Swap "name author" for "authority" everywhere in the entries below, and reproduce every line with nothing else altered.

══ Records supplied

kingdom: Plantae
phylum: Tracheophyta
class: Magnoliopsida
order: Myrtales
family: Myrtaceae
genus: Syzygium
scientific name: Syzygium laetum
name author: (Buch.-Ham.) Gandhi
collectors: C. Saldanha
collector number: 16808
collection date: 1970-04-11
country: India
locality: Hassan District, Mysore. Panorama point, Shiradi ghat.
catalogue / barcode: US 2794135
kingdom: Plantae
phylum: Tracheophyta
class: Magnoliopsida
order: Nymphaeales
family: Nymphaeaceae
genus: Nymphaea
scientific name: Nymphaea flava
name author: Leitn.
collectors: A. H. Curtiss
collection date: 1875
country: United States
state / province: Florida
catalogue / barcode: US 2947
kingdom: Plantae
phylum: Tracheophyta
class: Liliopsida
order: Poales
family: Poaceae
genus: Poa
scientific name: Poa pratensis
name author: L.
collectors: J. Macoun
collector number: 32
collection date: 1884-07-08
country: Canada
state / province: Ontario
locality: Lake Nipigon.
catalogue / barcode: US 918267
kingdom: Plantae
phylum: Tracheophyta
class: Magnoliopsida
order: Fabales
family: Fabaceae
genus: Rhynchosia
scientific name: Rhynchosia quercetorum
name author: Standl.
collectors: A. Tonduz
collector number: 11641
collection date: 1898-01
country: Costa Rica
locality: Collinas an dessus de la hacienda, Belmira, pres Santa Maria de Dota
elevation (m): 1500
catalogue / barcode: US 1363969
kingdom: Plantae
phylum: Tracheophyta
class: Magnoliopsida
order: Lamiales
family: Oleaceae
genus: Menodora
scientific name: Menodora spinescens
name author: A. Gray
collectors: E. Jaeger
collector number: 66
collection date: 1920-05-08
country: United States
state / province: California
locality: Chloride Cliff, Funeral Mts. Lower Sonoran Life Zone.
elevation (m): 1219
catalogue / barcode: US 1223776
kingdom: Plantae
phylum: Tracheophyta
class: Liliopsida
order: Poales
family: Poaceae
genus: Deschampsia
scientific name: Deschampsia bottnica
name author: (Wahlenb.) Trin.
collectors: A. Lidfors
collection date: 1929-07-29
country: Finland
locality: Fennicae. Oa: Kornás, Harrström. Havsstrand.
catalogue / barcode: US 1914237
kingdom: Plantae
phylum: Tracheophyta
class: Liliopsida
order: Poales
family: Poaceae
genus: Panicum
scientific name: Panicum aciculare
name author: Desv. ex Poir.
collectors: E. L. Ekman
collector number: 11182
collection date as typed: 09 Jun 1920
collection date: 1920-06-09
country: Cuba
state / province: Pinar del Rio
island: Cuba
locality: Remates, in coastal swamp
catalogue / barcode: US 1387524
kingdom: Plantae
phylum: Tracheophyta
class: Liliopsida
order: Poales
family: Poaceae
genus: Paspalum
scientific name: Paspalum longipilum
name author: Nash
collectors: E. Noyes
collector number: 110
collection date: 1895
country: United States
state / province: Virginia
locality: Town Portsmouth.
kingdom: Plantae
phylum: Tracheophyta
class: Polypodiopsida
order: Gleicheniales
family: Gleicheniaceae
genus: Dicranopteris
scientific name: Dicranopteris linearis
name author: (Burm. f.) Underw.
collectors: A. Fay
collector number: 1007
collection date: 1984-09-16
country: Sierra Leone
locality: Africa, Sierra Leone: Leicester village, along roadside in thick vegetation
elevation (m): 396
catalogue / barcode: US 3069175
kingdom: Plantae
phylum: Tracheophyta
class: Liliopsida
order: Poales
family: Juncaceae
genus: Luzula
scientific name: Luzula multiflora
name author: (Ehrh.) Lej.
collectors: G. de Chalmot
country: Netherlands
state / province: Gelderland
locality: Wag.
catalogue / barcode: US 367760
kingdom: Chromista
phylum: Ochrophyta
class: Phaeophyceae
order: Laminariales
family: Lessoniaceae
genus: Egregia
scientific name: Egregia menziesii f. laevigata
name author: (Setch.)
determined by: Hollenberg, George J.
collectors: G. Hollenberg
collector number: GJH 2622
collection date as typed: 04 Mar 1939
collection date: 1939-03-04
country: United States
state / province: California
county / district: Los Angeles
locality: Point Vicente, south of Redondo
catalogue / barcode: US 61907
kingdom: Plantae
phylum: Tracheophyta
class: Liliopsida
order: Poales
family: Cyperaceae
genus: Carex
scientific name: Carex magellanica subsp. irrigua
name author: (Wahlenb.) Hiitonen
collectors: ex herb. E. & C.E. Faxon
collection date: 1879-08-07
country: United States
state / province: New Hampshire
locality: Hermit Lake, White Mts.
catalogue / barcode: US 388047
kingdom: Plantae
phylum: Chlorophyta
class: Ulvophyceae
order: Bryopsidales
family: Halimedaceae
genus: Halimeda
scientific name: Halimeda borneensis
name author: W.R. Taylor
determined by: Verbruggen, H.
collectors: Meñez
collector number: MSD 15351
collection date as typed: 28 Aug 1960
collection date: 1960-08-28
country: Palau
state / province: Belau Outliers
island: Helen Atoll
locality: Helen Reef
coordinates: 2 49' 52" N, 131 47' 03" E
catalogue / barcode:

════

→ The output
kingdom: Plantae
phylum: Tracheophyta
class: Magnoliopsida
order: Myrtales
family: Myrtaceae
genus: Syzygium
scientific name: Syzygium laetum
authority: (Buch.-Ham.) Gandhi
collectors: C. Saldanha
collector number: 16808
collection date: 1970-04-11
country: India
locality: Hassan District, Mysore. Panorama point, Shiradi ghat.
catalogue / barcode: US 2794135
kingdom: Plantae
phylum: Tracheophyta
class: Magnoliopsida
order: Nymphaeales
family: Nymphaeaceae
genus: Nymphaea
scientific name: Nymphaea flava
authority: Leitn.
collectors: A. H. Curtiss
collection date: 1875
country: United States
state / province: Florida
catalogue / barcode: US 2947
kingdom: Plantae
phylum: Tracheophyta
class: Liliopsida
order: Poales
family: Poaceae
genus: Poa
scientific name: Poa pratensis
authority: L.
collectors: J. Macoun
collector number: 32
collection date: 1884-07-08
country: Canada
state / province: Ontario
locality: Lake Nipigon.
catalogue / barcode: US 918267
kingdom: Plantae
phylum: Tracheophyta
class: Magnoliopsida
order: Fabales
family: Fabaceae
genus: Rhynchosia
scientific name: Rhynchosia quercetorum
authority: Standl.
collectors: A. Tonduz
collector number: 11641
collection date: 1898-01
country: Costa Rica
locality: Collinas an dessus de la hacienda, Belmira, pres Santa Maria de Dota
elevation (m): 1500
catalogue / barcode: US 1363969
kingdom: Plantae
phylum: Tracheophyta
class: Magnoliopsida
order: Lamiales
family: Oleaceae
genus: Menodora
scientific name: Menodora spinescens
authority: A. Gray
collectors: E. Jaeger
collector number: 66
collection date: 1920-05-08
country: United States
state / province: California
locality: Chloride Cliff, Funeral Mts. Lower Sonoran Life Zone.
elevation (m): 1219
catalogue / barcode: US 1223776
kingdom: Plantae
phylum: Tracheophyta
class: Liliopsida
order: Poales
family: Poaceae
genus: Deschampsia
scientific name: Deschampsia bottnica
authority: (Wahlenb.) Trin.
collectors: A. Lidfors
collection date: 1929-07-29
country: Finland
locality: Fennicae. Oa: Kornás, Harrström. Havsstrand.
catalogue / barcode: US 1914237
kingdom: Plantae
phylum: Tracheophyta
class: Liliopsida
order: Poales
family: Poaceae
genus: Panicum
scientific name: Panicum aciculare
authority: Desv. ex Poir.
collectors: E. L. Ekman
collector number: 11182
collection date as typed: 09 Jun 1920
collection date: 1920-06-09
country: Cuba
state / province: Pinar del Rio
island: Cuba
locality: Remates, in coastal swamp
catalogue / barcode: US 1387524
kingdom: Plantae
phylum: Tracheophyta
class: Liliopsida
order: Poales
family: Poaceae
genus: Paspalum
scientific name: Paspalum longipilum
authority: Nash
collectors: E. Noyes
collector number: 110
collection date: 1895
country: United States
state / province: Virginia
locality: Town Portsmouth.
kingdom: Plantae
phylum: Tracheophyta
class: Polypodiopsida
order: Gleicheniales
family: Gleicheniaceae
genus: Dicranopteris
scientific name: Dicranopteris linearis
authority: (Burm. f.) Underw.
collectors: A. Fay
collector number: 1007
collection date: 1984-09-16
country: Sierra Leone
locality: Africa, Sierra Leone: Leicester village, along roadside in thick vegetation
elevation (m): 396
catalogue / barcode: US 3069175
kingdom: Plantae
phylum: Tracheophyta
class: Liliopsida
order: Poales
family: Juncaceae
genus: Luzula
scientific name: Luzula multiflora
authority: (Ehrh.) Lej.
collectors: G. de Chalmot
country: Netherlands
state / province: Gelderland
locality: Wag.
catalogue / barcode: US 367760
kingdom: Chromista
phylum: Ochrophyta
class: Phaeophyceae
order: Laminariales
family: Lessoniaceae
genus: Egregia
scientific name: Egregia menziesii f. laevigata
authority: (Setch.)
determined by: Hollenberg, George J.
collectors: G. Hollenberg
collector number: GJH 2622
collection date as typed: 04 Mar 1939
collection date: 1939-03-04
country: United States
state / province: California
county / district: Los Angeles
locality: Point Vicente, south of Redondo
catalogue / barcode: US 61907
kingdom: Plantae
phylum: Tracheophyta
class: Liliopsida
order: Poales
family: Cyperaceae
genus: Carex
scientific name: Carex magellanica subsp. irrigua
authority: (Wahlenb.) Hiitonen
collectors: ex herb. E. & C.E. Faxon
collection date: 1879-08-07
country: United States
state / province: New Hampshire
locality: Hermit Lake, White Mts.
catalogue / barcode: US 388047
kingdom: Plantae
phylum: Chlorophyta
class: Ulvophyceae
order: Bryopsidales
family: Halimedaceae
genus: Halimeda
scientific name: Halimeda borneensis
authority: W.R. Taylor
determined by: Verbruggen, H.
collectors: Meñez
collector number: MSD 15351
collection date as typed: 28 Aug 1960
collection date: 1960-08-28
country: Palau
state / province: Belau Outliers
island: Helen Atoll
locality: Helen Reef
coordinates: 2 49' 52" N, 131 47' 03" E
catalogue / barcode:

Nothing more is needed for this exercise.